1. Except as to cases specially provided for by law, the Civil Code (1910), § 613S, declares that “no cause shall be carried to the Supreme Court upon any bill of exceptions so long as the same is pending in the court below, unless the decision or judgment complained of, if it had been rendered as claimed by the plaintiff in error, would have been a final disposition of the case.” Baldwin v. Lowe, 129 Ga. 711 (59 S. E. 772); City of Tallapoosa v. Brock, 143 Ga. 599 (85 S. E. 755).

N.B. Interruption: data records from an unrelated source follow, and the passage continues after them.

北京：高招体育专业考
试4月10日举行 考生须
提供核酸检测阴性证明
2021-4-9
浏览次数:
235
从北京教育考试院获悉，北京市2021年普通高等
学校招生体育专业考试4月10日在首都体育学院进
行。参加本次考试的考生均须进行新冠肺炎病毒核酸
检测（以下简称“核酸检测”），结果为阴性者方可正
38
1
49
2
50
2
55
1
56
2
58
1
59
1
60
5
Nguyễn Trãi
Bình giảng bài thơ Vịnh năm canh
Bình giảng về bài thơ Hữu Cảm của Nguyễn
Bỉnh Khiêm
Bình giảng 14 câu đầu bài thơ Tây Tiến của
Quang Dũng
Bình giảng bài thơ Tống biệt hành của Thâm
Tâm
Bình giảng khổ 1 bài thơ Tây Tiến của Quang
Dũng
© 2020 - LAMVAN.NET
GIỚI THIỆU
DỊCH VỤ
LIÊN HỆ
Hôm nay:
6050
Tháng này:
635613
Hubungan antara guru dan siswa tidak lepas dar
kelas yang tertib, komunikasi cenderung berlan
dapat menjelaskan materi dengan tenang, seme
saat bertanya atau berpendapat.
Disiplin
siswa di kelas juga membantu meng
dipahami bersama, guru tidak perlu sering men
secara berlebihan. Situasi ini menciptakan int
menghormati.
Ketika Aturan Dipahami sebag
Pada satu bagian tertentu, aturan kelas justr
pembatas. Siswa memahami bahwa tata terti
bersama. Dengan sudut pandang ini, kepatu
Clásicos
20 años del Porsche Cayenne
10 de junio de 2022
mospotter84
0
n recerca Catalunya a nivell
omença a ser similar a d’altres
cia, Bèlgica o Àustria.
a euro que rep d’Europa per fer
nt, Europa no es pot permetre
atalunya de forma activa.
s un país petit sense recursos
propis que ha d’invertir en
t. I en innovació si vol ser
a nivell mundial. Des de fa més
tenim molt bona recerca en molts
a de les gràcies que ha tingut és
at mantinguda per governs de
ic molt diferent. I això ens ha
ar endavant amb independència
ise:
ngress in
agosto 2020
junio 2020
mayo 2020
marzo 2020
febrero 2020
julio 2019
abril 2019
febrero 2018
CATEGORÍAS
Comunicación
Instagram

2. Where, to a suit for damages, the defendant filed several pleas in bar and abatement, two of which (one of res ad judicata and one based upon the ground that the present cause of action was a renewal of one that had been withdrawn by the plaintiff without having paid the costs or making a proper pauper affidavit in lieu of payment of costs as provided by the Civil Code (1910), § 5625) were passed upon by the trial judge to whom, by agreement, the issues thus raised were submitted ■without the intervention of a jury, and who found against the pleas, and who, upon a motion based upon matters appearing upon the face of the record, vacated his judgment finding against the pleas and reinstated the pleas, the judgment reinstating the pleas can not be reviewed by direct bill of exceptions to this court. Johnson v. Battle, 120 Ga. 649 (48 S. E. 128); Johnson v. Merchants & Farmers Bank, 141 Ga. 721 (81 S. E. 873). Leave, however, is granted to enter the bill of exceptions, or the official copy of it retained below, of record, as exceptions taken pendente lite, and direction is given accordingly.
Writ of error dismissed.
Wade, C. J., and George and Luke, JJ., concur. Motion to dismiss the writ of error. U. 6-. Brock, E. J. McBride, for plaintiff. Lloyd Thomas, for defendant.